I really like my Mil Spec and I hope my TRP is worth the extra money. I plan on giving my Milspec to my son after he completes his Airborne Training.:smt1099


----------



## beretta-neo (Mar 11, 2009)

The armory kote is a polymer spray on type finish - it will show holster wear fairly quick, depending on the holster type you use. 

It is a nice gun, however


----------



## DevilsJohnson (Oct 21, 2007)

I have the same finish on my Springer. I don't wear it much these days. It's held up pretty well. 

Congrats on the new weapon. Hard to go wrong with a Springer.:smt023


----------



## GURU1911 (Nov 16, 2010)

If you are searching for a finish that will last the lifetime of the weapon, ship your pistol to "robar" in phoenix, arizona & specify their "np3" finish. I have had at least 6 done by these folks and have been extremely pleased with the results & long-term performance. Checkout their website @ robarguns.com.


----------



## buck-boost (Sep 21, 2010)

WATERPRO said:


> Hi
> I just ordered a TRP in Armory Kote and have a question.
> 
> I was wondering how the armory kote will hold up, And if there are any issues with the TRP.
> ...


There should be no issues with your new pistol.
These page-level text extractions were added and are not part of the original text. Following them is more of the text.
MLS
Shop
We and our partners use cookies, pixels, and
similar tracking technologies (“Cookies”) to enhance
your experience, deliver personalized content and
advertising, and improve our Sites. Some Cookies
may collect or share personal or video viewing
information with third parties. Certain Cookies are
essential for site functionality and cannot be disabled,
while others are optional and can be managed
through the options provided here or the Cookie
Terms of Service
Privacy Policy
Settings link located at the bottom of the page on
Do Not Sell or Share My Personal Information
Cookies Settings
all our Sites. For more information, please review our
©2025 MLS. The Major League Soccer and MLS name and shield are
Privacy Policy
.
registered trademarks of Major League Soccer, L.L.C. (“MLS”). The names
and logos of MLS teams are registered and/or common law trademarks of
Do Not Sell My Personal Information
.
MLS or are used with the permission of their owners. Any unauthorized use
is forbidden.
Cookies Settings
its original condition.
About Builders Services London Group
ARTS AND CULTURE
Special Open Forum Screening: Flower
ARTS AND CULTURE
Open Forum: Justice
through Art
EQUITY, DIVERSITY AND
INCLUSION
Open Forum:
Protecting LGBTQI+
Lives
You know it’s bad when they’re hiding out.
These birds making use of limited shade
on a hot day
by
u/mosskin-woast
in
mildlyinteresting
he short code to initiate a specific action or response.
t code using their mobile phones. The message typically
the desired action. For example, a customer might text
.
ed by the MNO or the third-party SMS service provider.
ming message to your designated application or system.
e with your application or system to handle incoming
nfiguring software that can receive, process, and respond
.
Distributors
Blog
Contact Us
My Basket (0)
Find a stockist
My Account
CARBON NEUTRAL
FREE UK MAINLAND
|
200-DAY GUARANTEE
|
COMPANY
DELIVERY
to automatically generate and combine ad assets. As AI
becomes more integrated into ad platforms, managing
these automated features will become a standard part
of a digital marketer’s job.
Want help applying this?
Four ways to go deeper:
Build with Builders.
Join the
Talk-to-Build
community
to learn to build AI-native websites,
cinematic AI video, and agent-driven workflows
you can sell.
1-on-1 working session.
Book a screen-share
IMHO the TRP IS worth the extra money.

Here is mine after 4k rounds with MANY draws out of a kydex holster:
http://www.handgunforum.net/springfield-photo-gallery/4165-sa-1911s.html#post221165

Good luck with your new shooter!


----------



## Springfield Armory (Jan 20, 2011)

Ive never had any wear,apart from right under the guide rod where i dropped it once.


----------